Any insights into this error? Thanks! Max

HYsxe commented 1 year ago

Hi Max!

Good suggestion and I'll modify the function so the user can provide the path.

Regarding the error. Could you also send me your HepG2.optimal.bed file? (You can email me or via some secured way) My guess is that the function stores the bias in the form of a region-by-position bias. For example if you have 200k regions and each one is 1kb then it's stored as a 200k-by-1000 matrix. This means that we require all regions are resized to the same width. But I guess it would be easier to troubleshoot if I have the file and see whether I can reproduce the error.

Thank you!

Yan

maxdudek commented 1 year ago

Thanks for the quick reply!

That must be it, my regions are definitely not the same width. But now I'm confused about why that is a requirement. I thought that "regions" represented regions of open chromatin, which can have variable length? HepG2.optimal.bed is a file of ATAC-seq peaks called from my data, so how would you recommend I convert this to a list of regions with equal width?
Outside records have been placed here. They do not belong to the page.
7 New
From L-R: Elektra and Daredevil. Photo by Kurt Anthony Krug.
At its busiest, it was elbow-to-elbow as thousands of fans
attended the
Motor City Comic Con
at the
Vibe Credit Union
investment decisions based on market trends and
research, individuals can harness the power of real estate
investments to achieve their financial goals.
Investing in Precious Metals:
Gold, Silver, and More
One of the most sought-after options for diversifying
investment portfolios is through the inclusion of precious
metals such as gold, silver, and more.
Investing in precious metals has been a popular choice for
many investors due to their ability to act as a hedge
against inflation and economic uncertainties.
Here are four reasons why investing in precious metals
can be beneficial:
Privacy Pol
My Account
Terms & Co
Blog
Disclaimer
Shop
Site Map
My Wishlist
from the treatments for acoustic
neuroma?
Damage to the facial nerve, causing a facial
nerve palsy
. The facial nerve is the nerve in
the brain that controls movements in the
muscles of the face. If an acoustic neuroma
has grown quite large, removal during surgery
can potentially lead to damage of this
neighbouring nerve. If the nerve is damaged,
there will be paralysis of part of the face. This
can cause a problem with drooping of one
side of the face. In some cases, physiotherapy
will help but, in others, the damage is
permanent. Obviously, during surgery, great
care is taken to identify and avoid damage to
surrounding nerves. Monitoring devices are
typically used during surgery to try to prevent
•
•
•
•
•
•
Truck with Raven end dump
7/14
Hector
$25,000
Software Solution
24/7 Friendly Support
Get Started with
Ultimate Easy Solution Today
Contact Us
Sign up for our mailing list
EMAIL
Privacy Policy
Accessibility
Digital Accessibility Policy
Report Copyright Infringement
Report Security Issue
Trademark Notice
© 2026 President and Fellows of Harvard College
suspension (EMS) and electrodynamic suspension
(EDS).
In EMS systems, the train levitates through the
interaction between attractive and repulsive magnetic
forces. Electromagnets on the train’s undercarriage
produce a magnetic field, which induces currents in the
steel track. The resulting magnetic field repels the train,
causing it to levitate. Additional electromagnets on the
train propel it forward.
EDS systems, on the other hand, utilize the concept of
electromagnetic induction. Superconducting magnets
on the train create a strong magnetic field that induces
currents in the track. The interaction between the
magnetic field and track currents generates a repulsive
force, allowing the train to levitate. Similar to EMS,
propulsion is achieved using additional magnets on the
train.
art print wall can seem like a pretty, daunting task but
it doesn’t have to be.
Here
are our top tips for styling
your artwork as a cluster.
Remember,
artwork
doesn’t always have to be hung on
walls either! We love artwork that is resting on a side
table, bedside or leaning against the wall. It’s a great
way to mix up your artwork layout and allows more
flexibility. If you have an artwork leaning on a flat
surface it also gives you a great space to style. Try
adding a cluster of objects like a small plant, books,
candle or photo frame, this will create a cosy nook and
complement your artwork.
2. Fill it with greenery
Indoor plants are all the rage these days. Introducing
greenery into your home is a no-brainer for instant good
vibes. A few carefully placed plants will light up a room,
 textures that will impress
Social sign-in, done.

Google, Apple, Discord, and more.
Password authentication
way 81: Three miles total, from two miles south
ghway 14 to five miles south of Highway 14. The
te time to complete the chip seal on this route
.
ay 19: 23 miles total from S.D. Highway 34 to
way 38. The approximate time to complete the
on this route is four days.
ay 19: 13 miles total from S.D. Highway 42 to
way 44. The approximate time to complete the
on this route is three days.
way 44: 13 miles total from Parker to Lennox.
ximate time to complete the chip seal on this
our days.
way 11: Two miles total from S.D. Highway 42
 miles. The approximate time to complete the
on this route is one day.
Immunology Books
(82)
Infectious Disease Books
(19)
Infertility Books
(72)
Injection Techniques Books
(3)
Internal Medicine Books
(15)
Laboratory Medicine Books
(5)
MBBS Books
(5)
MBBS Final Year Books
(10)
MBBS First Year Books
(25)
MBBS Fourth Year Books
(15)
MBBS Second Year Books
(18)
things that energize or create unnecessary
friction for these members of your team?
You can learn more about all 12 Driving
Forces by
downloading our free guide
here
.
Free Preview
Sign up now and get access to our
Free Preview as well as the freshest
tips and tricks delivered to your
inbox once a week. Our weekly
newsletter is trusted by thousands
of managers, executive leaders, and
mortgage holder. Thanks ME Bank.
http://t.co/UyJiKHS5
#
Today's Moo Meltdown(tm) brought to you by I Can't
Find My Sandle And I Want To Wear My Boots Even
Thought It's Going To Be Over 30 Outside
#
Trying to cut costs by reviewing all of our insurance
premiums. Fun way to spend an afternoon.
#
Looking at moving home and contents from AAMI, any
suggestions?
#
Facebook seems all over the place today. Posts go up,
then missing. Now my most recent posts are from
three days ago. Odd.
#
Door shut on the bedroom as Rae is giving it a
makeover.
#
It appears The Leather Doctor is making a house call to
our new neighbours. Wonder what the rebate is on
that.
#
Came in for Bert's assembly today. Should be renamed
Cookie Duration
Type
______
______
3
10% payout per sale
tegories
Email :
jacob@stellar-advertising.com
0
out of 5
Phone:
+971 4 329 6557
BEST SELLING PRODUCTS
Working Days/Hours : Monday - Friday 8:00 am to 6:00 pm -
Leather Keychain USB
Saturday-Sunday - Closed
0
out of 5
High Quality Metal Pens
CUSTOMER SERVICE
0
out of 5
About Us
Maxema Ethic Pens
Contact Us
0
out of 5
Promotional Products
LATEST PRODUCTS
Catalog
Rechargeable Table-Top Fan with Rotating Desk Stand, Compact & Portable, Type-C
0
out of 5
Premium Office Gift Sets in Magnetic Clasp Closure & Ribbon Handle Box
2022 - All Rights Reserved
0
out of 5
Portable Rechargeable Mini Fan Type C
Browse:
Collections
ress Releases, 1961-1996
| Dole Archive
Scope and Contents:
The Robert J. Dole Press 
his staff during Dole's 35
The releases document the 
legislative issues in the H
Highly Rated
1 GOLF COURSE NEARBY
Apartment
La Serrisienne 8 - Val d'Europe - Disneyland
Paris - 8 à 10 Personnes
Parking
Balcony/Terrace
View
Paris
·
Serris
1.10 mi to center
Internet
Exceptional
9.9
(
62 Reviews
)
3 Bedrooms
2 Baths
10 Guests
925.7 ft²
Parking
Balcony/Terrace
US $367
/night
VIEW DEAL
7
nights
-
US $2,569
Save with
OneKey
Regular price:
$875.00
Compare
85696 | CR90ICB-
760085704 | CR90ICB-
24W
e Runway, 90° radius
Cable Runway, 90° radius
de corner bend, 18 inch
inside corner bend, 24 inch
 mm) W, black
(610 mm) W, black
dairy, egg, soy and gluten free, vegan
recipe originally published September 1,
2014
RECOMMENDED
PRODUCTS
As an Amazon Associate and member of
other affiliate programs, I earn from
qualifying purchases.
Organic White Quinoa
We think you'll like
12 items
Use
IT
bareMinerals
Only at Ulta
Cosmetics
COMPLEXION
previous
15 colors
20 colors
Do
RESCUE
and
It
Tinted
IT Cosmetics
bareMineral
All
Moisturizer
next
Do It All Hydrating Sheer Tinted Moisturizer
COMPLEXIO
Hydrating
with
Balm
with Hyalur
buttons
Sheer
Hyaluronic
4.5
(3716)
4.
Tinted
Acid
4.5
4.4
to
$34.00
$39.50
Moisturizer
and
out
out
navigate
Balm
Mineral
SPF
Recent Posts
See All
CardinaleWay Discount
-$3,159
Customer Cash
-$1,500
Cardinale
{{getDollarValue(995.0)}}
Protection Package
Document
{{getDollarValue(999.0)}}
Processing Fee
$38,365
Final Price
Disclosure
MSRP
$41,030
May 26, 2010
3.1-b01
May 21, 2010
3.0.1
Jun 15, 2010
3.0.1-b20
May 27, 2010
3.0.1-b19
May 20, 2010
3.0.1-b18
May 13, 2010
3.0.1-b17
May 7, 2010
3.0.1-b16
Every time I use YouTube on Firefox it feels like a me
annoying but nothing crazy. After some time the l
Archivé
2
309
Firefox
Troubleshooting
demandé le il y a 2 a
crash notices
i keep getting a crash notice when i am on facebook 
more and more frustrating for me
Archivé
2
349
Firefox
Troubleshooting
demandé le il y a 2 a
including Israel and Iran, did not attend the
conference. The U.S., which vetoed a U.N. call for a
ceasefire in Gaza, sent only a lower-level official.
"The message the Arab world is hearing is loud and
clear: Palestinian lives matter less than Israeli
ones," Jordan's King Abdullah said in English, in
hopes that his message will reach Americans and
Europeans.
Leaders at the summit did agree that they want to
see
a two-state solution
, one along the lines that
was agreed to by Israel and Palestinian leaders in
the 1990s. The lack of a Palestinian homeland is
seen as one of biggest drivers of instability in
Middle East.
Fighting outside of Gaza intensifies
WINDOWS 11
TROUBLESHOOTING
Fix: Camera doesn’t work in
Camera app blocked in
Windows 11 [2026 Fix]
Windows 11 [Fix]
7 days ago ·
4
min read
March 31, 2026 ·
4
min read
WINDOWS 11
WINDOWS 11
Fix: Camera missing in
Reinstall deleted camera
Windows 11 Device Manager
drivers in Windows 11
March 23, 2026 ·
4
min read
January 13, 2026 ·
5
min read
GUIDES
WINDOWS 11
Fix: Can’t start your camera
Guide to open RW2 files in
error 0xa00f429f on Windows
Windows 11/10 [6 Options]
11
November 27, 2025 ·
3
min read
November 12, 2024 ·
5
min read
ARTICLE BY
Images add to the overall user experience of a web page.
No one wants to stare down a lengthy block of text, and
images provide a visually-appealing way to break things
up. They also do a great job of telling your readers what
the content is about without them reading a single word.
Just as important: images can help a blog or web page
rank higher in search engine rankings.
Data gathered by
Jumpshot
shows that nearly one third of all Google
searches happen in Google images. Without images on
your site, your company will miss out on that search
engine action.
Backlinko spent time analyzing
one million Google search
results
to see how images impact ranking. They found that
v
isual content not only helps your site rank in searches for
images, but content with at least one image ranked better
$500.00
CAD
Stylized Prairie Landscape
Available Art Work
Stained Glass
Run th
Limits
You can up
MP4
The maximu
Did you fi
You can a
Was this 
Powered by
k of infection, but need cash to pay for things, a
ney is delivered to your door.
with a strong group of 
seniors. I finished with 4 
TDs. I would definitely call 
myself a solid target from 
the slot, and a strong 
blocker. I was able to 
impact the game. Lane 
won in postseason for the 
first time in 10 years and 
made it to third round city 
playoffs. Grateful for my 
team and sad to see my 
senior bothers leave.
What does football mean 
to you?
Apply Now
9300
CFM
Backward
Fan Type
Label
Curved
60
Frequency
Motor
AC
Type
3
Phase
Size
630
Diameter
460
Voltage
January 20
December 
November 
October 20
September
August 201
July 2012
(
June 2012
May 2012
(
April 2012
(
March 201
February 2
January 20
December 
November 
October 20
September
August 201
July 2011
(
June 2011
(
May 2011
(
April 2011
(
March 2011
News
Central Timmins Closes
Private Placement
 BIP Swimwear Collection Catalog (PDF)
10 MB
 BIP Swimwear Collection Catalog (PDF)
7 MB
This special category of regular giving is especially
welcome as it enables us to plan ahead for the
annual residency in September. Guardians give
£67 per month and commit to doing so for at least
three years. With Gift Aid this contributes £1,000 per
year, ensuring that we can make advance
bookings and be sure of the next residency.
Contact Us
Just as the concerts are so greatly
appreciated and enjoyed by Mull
Should I just resize each peak to be 1 kb around the midpoint?

Thanks again for your help!

HYsxe commented 1 year ago

Yes! What we usually do is resizing the ATAC-seq peak ranges to a fixed size such as 1kb around the midpiont. This is mainly for convenience of storing the precomputed bias (so that we can store them as a peak-by-position matrix). I think theoretically we could have also stored things in a list but a matrix makes things easier when you want to slice by row and column indices.

maxdudek commented 1 year ago

Thank you, I did that and it works now!